## Prompt
Print the Drive watch followups text that comes next, in full and word for word.

## Text to read
↓↓↓

Skip to main content

Drive watch — pending followups (2026-05-08)

The Drive watch migration (2026-05-06 handover) is complete. Phases 1–3.1 shipped between 2026-05-06 and 2026-05-08; the system maintains a drive.changes.watch per agent identity automatically, the dispatcher routes both push and reconciliation through the same activity, and a processed_comments dedup table keeps push and poll race-safe.

This document captures the three remaining followups. Each is independently shippable; none blocks the others.

TL;DR

#ItemStatusTrigger
1Phase 3.2a — log-shape auditDoable nowWhenever stable event= field names become useful (e.g. before Month-2 Grafana).
2Phase 3.2b — Grafana alert rulesBlockedLands when Month-2 observability infra (Grafana + Prometheus + Loki) is rolled out.
3Phase 2.4 — legacy scope='file' cleanupSoak-period gatedAfter 1-2 weeks of stable changes-mode operation; recommend mid-May at earliest.

1. Phase 3.2a — Structured-log audit

Goal: standardise the log-line shape across all Drive-watch code paths so future Grafana queries (Phase 3.2b) read against stable, machine-extractable fields.

What exists today

The Phase 3.1 activity log line already carries the right counters but as positional values, not key=value pairs:

drive-changes-process: channel=52df69d5-… changes_seen=0 candidate_files=0
comments_seen=0 comments_deduped=0 dispatched=0 skipped_removed=0
skipped_no_file_id=0 skipped_no_new_comments=0 advanced_to=338 chain_terminated=true

Same for the renewal cron, bootstrap, reconciliation, and dispatcher webhook handler. Each has its own ad-hoc shape.

↑↑↑

## Dataset content
↓↓↓

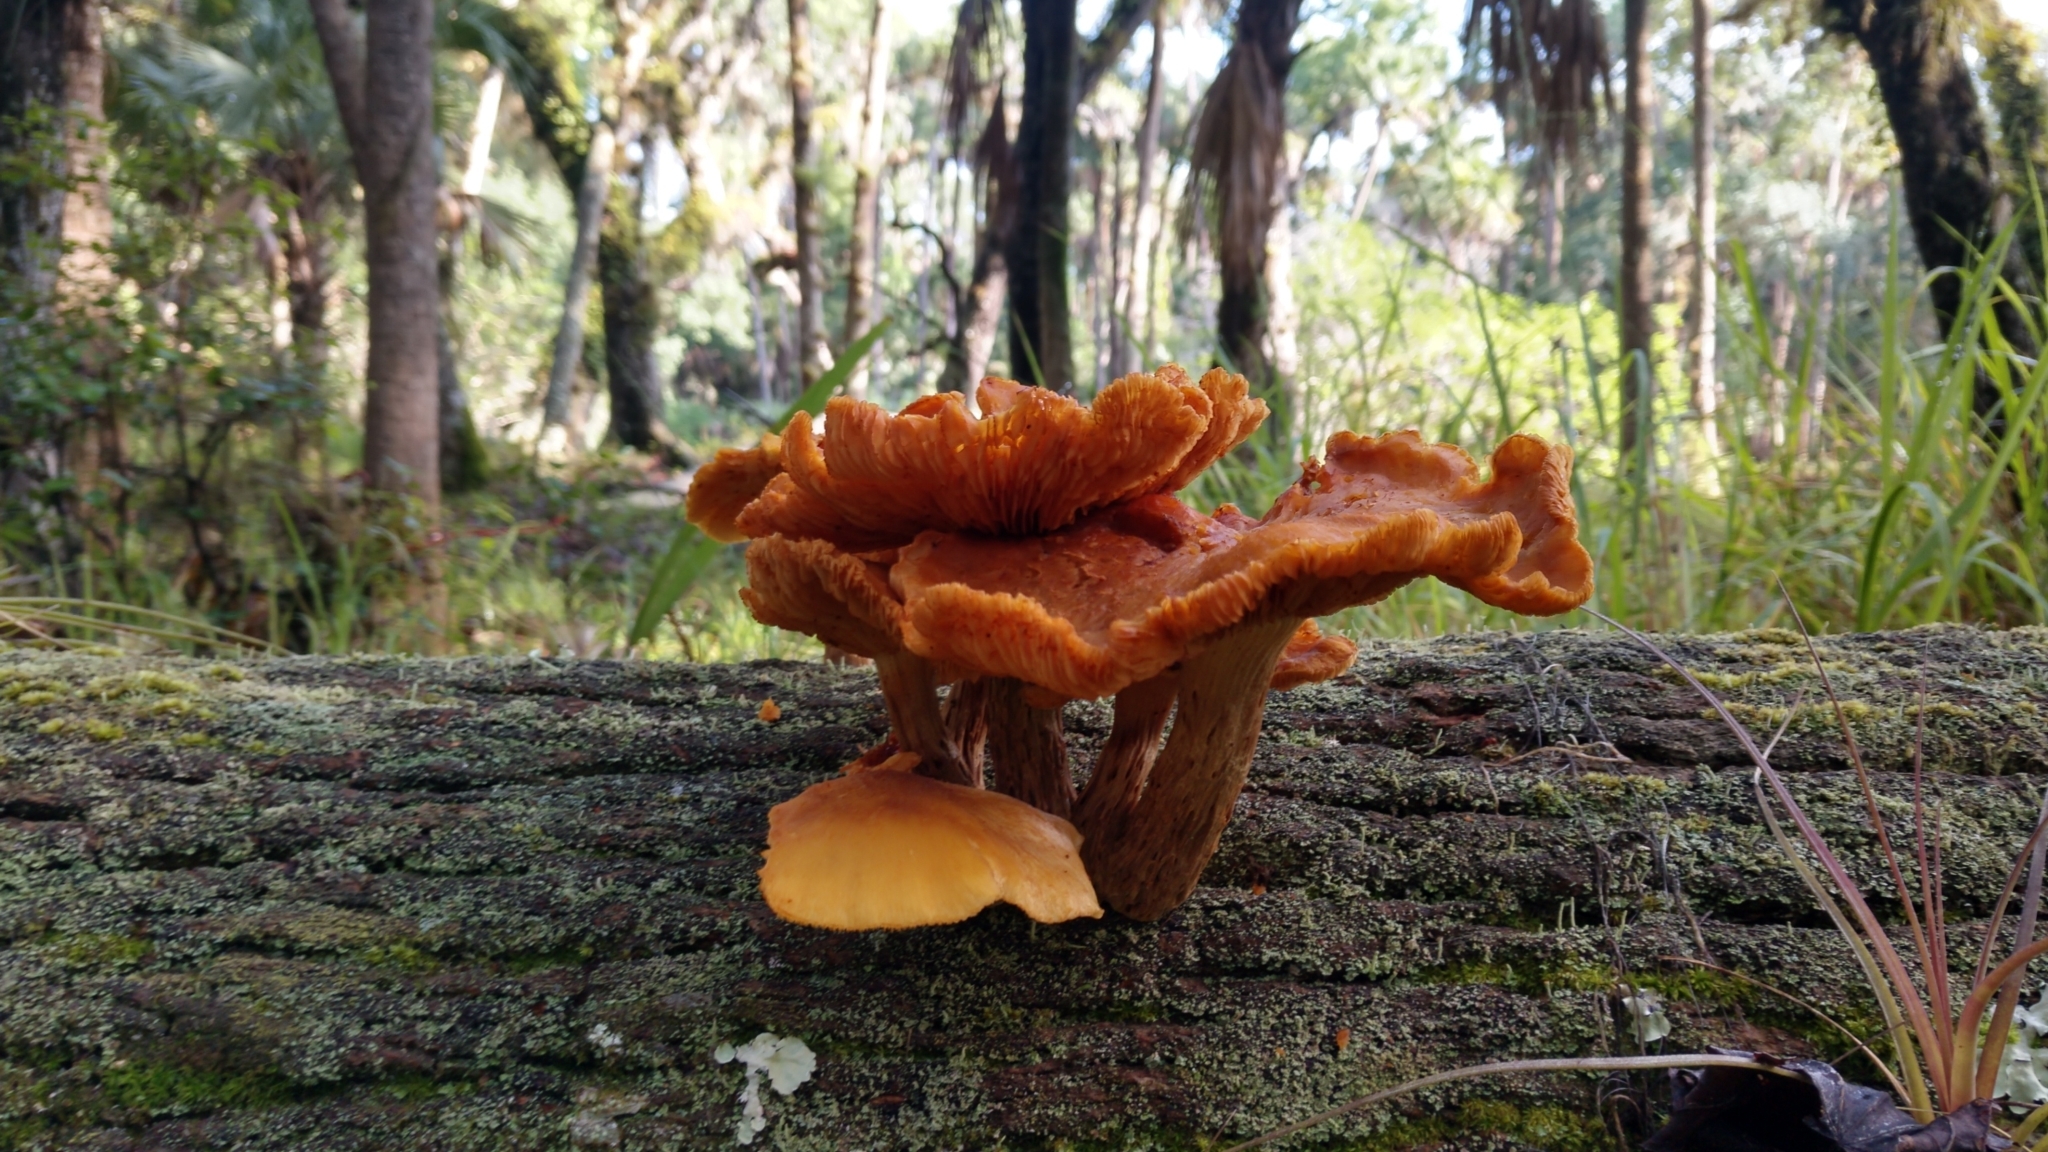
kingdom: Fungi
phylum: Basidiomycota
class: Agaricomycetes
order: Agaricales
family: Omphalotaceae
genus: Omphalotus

↑↑↑
↓↓↓

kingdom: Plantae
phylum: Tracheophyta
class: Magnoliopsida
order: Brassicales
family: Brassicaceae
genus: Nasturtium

↑↑↑

## Completed exercise
Skip to main content

Drive watch — pending followups (2026-05-08)

The Drive watch migration (2026-05-06 handover) is complete. Phases 1–3.1 shipped between 2026-05-06 and 2026-05-08; the system maintains a drive.changes.watch per agent identity automatically, the dispatcher routes both push and reconciliation through the same activity, and a processed_comments dedup table keeps push and poll race-safe.

This document captures the three remaining followups. Each is independently shippable; none blocks the others.

TL;DR

#ItemStatusTrigger
1Phase 3.2a — log-shape auditDoable nowWhenever stable event= field names become useful (e.g. before Month-2 Grafana).
2Phase 3.2b — Grafana alert rulesBlockedLands when Month-2 observability infra (Grafana + Prometheus + Loki) is rolled out.
3Phase 2.4 — legacy scope='file' cleanupSoak-period gatedAfter 1-2 weeks of stable changes-mode operation; recommend mid-May at earliest.

1. Phase 3.2a — Structured-log audit

Goal: standardise the log-line shape across all Drive-watch code paths so future Grafana queries (Phase 3.2b) read against stable, machine-extractable fields.

What exists today

The Phase 3.1 activity log line already carries the right counters but as positional values, not key=value pairs:

drive-changes-process: channel=52df69d5-… changes_seen=0 candidate_files=0
comments_seen=0 comments_deduped=0 dispatched=0 skipped_removed=0
skipped_no_file_id=0 skipped_no_new_comments=0 advanced_to=338 chain_terminated=true

Same for the renewal cron, bootstrap, reconciliation, and dispatcher webhook handler. Each has its own ad-hoc shape.